O dia da minha partida foi o mais triste da minha vida, fizeram uma despedida e tanto. Um dos meus melhores amigos, Marcos, que trabalhava como palhaço, foi o que sofreu com tudo aquilo:
- Você sabe que vou sentir sua falta, não sabe?
- Eu também vou sentir muito a sua.
- Anita, há algo mais te deixando triste além da sua partida?
- Já que perguntou, precisava mesmo falar sobre isso. Na minha ultima apresentação, havia uma menina, diferente de todas que eu já vi, e aconteceu uma coisa muito estranha. Ela segurava um ursinho azul nas mãos...
- Igual ao seu?
- Esse urso que estou levando comigo é o dela.

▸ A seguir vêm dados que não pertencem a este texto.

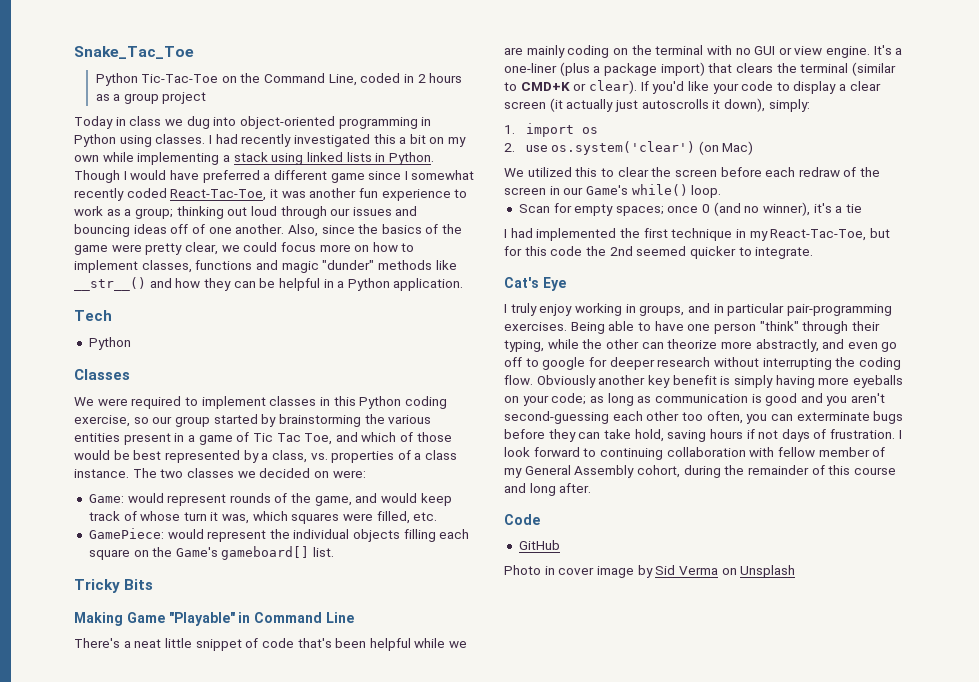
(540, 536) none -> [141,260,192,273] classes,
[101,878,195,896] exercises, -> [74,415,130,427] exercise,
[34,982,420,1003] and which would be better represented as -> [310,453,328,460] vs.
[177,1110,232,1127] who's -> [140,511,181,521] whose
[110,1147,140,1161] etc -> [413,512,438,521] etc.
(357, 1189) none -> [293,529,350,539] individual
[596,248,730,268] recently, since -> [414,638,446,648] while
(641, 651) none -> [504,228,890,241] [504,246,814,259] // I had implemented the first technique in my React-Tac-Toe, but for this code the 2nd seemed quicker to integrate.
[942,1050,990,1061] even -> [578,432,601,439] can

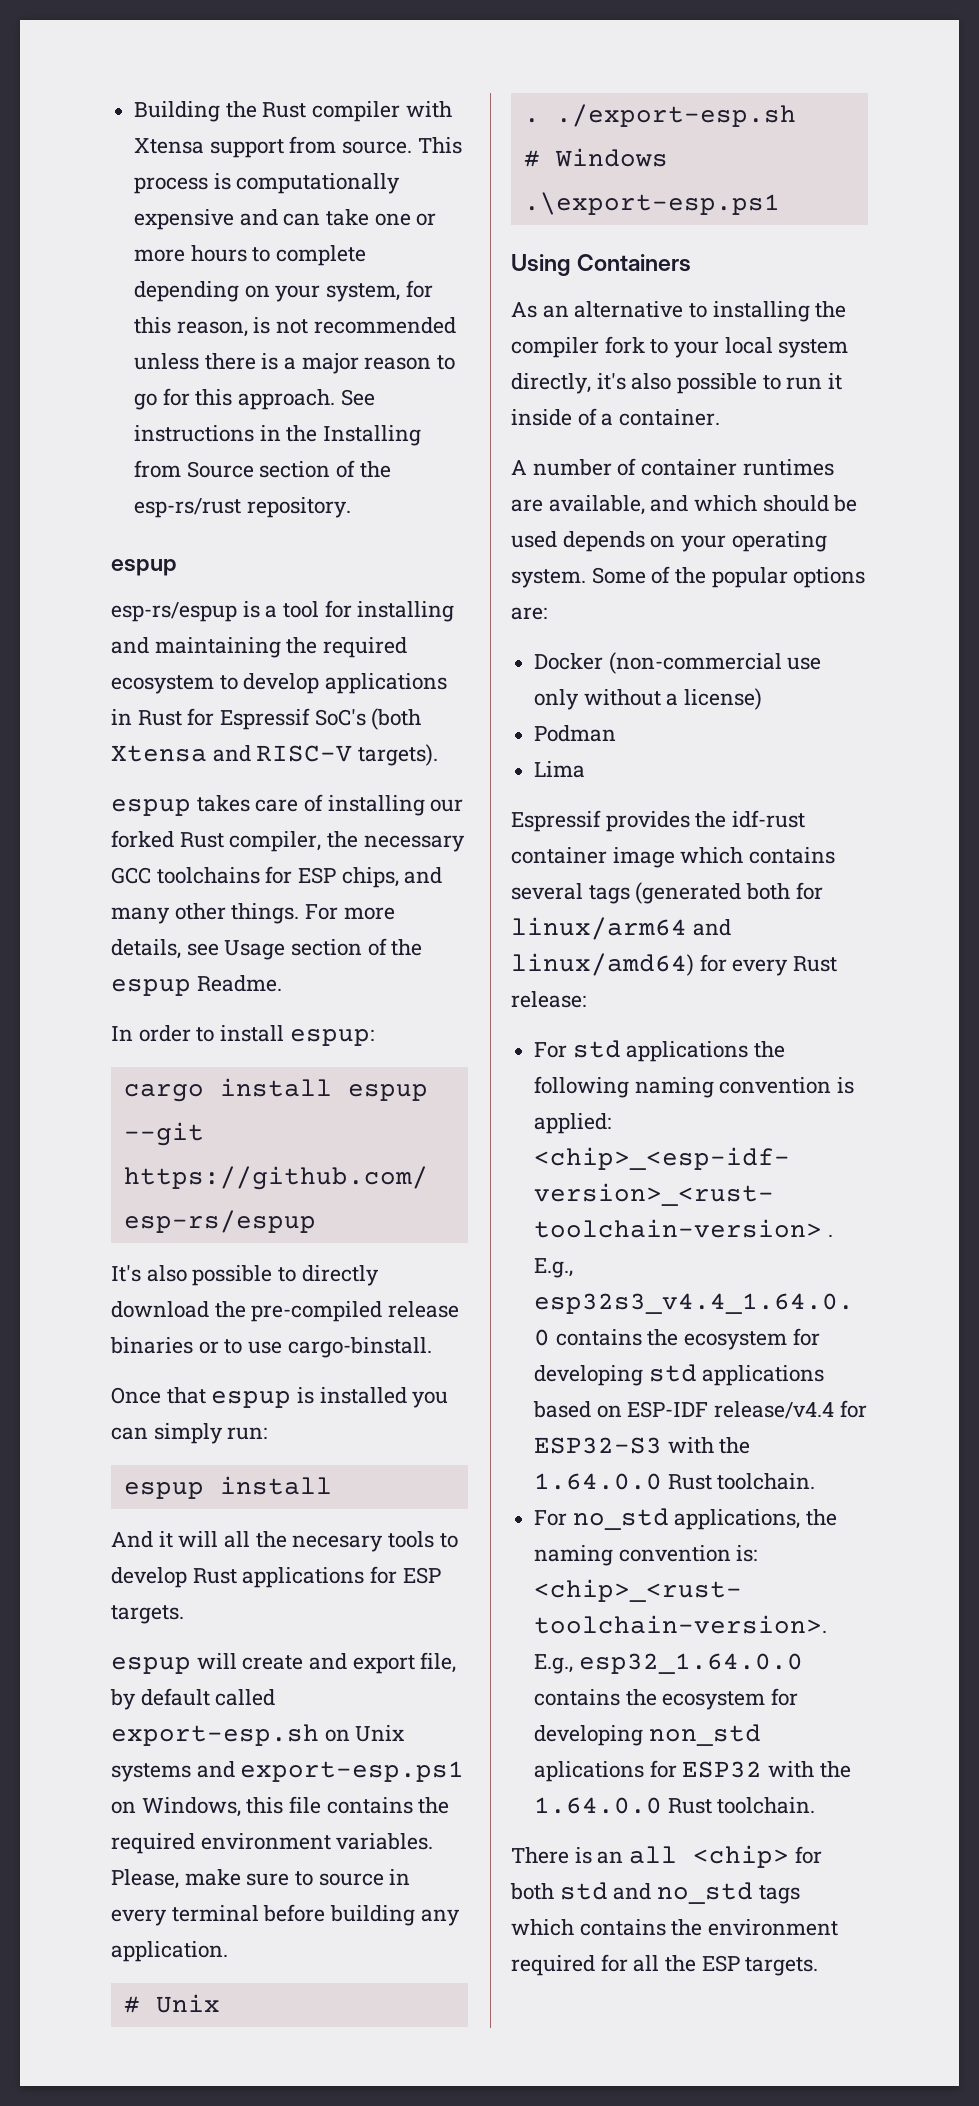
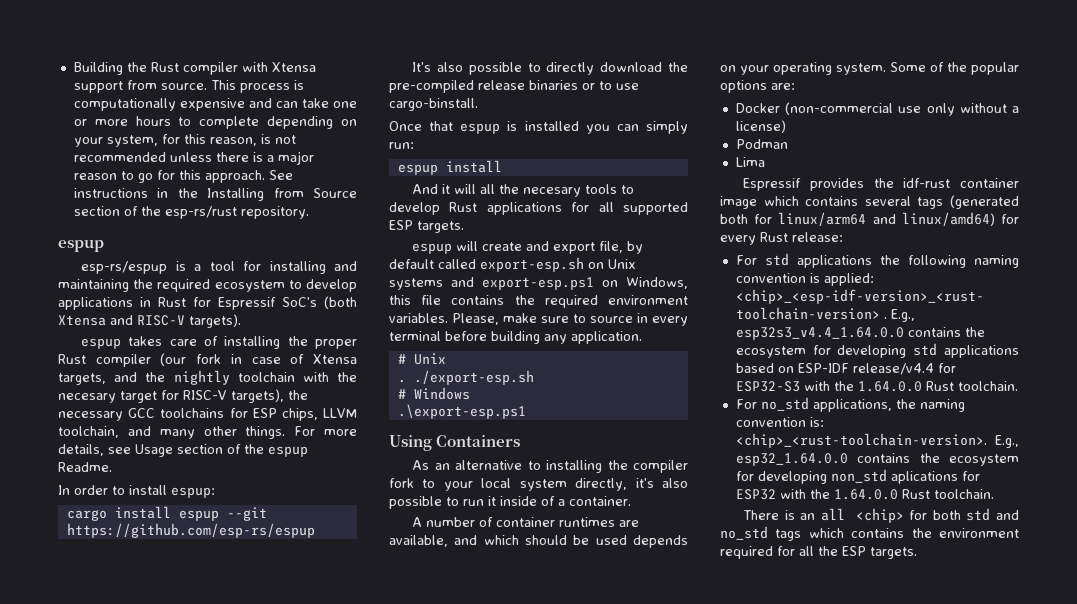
[430,799,464,812] [111,830,322,852] our forked Rust compiler, -> [287,336,357,349] [58,353,358,367] [58,370,357,385] [58,389,284,403] the proper Rust compiler (our fork in case of Xtensa targets, and the nightly toolchain with the necesary target for RISC-V targets),
(399, 877) none -> [323,408,358,418] [58,426,119,438] LLVM toolchain,
(398, 1575) none -> [598,202,688,215] all supported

- Anita, não pode ser. Esse urso está com você há semanas, sua ultima apresentação foi neste sábado.
Fui pra casa atordoada com tudo o que Marcos me disse. É claro que deve ter havido algum engano, eu nunca vi esse urso antes. O apartamento era pequeno, não havia muitos móveis e eu precisava de um emprego com toda urgência. Arrumei algumas coisas, coloquei o ursinho na cômoda. Extremamente cansada dormi, o dia seguinte seria longo.